先ほど喧嘩をしてからすでに5時間が過ぎている。
あれから葵ちゃんは色々と考えた。
「だったらなんで頑張ろうとしないんだ!…」
浩之の言ったセリフが頭の中で繰り返される。
ちょっとした事が原因でしてしまった喧嘩。
「はあ…。やっぱり私が悪かったんだろうなあ。」
そうポツリと呟いて、枕元にあるぬいぐるみを手に取る。
それは浩之が今年の春に修学旅行で行った、北海道のお土産の狐のぬいぐるみだった。
名前は…
「ねえ…コン太。」
浩之が付けてくれた名前。
「藤田せんぱい怒ってるだろうな…。実際怒って帰っちゃったし…」
いつも近くで支えてくれていた浩之が急に遠くへ行ってしまったような気がして
不安になり瞳にはうっすら涙が浮かんでいる。
「はあ。どうにかして仲直りしたいな。」
葵は何とはなしにコン太に話しかけていた。
『ふ〜〜ん。そんなに困ってるんだぁ。』
「うん。今回はホントに怒ってたもの、せんぱい。」
『だったら私が助けてあげよっか?』
「うん。助けてもらえるなら助けて欲しいな…ん?!」
『まかせてよ♪』
「え?私誰と話してるの?ええっ?!」
突然コン太が光り輝き出すとむくむくと大きくなっていき、だんだんと人に形になっていく。
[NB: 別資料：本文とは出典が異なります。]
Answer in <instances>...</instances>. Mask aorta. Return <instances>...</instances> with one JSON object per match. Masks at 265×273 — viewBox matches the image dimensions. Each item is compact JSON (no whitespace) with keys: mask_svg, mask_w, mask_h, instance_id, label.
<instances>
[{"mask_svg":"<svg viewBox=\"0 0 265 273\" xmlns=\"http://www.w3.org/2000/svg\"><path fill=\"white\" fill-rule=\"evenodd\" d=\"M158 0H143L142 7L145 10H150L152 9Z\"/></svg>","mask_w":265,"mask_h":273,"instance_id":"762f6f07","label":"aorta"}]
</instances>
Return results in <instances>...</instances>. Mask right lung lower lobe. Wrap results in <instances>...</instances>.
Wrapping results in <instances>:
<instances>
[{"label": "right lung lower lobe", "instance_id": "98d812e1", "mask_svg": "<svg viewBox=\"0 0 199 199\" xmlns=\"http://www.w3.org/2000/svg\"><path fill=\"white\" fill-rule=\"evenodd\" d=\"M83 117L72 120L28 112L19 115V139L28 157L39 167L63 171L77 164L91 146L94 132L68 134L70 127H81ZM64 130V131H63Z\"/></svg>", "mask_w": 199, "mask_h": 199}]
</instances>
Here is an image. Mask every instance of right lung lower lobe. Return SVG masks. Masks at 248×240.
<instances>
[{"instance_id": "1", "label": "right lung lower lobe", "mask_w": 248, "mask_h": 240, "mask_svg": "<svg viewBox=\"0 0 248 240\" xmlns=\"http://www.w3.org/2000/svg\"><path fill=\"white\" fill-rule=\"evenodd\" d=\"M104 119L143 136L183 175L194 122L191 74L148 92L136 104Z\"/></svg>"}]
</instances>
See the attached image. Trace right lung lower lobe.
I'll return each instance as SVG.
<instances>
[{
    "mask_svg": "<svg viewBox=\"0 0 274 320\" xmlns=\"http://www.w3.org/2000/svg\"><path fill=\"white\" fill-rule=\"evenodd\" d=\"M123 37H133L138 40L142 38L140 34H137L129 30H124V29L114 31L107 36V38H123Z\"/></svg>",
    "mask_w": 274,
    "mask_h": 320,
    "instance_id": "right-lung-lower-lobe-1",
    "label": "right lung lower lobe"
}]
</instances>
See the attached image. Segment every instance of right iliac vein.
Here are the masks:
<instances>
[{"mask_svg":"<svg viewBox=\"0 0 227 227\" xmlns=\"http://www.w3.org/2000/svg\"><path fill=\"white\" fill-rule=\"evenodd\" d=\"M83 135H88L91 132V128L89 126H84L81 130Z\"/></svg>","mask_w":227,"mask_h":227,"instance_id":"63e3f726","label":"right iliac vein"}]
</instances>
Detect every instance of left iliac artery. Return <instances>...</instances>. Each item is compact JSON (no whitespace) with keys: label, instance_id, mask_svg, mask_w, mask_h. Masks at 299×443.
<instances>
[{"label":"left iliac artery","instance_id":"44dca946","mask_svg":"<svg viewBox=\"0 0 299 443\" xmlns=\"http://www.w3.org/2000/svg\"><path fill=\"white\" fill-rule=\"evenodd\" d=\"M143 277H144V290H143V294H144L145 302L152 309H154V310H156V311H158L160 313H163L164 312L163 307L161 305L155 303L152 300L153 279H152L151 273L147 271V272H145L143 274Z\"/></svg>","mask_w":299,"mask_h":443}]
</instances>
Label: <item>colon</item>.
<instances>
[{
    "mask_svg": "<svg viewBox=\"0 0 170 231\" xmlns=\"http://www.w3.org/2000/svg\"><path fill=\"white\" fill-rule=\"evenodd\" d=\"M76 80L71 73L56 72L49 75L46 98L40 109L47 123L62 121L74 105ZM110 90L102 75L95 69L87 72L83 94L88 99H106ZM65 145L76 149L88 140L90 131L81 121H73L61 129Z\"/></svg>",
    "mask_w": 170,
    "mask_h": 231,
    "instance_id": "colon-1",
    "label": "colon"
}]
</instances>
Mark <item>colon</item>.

葵が慌ててベットから転げ落ちると、コン太は完全に人…女のコになっていた。
「さって!私にまかせてちょうだいね!」
「あのう…」
「ん?どしたの?葵。」
「あなたは…コン太、じゃないですよね…」
「ああ、普段はそう呼ばれてたけどホントはもっと可愛らしい名前があるの。」
「なんていうの?」
「へっへ〜ん、真琴。 沢渡 真琴って言うんだ。可愛いでしょ!」
「はあ…」
突然コン太が「沢渡 真琴」という少女に変身してしまった。
呆然と立ち尽くす葵。
よ〜せ〜マコP!〜ToHeart&Kanon MixSS〜
「朝〜、朝だよ〜。朝ご飯食べて学校行くよ〜。早く起きてよ〜♪」
「名雪…。起こしてくれるのは良いが…もう少し早く起こしてくれ…」
「え?今何時?」
「8時30分」
「…。」
……。
「あのう…真琴。学校行くけどやっぱり一緒に行くの?」
「当たり前よっ!行かなきゃ私の目的が果たせないじゃないのようっ。」
「そうだよね…」
昨日は突然コン太が真琴と名乗る人物に化けた。
で、話を聞くとなんでも『コン太』に宿っていた
「心やさしく、成績優秀、その上とても可愛く、どんなことでもお任せ。」(本人談)
な狐の妖精らしい。(^^;
そこで葵が困っていたのを助けるために出てきたと言うのだった。
まあ、葵はあんまり乗り気じゃなかったのだが、真琴の方はやる気満々なのであった。
「私にまかせておいてっ!」
とのことだった。
「でも、どうやって学校に入るの?」
「ああ、そんなのかんたんよ。姿を消して入っちゃえばいいのよ」
「え、じゃあどうやってせんぱいと仲直りさせてくれるの?」
「えっ?その…あうっ〜〜〜〜。」
「はあ。」
で、結局浩之の前では姿を表して、先生などにきかれてヤバくなったときだけ消える。
という葵の提案で解決した(^^ゞ。
カッカッ!
黒板にチョークで書く音が響く。
今は丁度1時間目の授業中。
場所は藤田浩之のいる2-A……ではなかった。
「あれ?また違った。あう〜〜〜〜っ。もう、教室が多すぎるのよぅ。」
まあ、確かに多いが、いちいち入らなくてもドアのところに「1-C」って書いてるんだし…。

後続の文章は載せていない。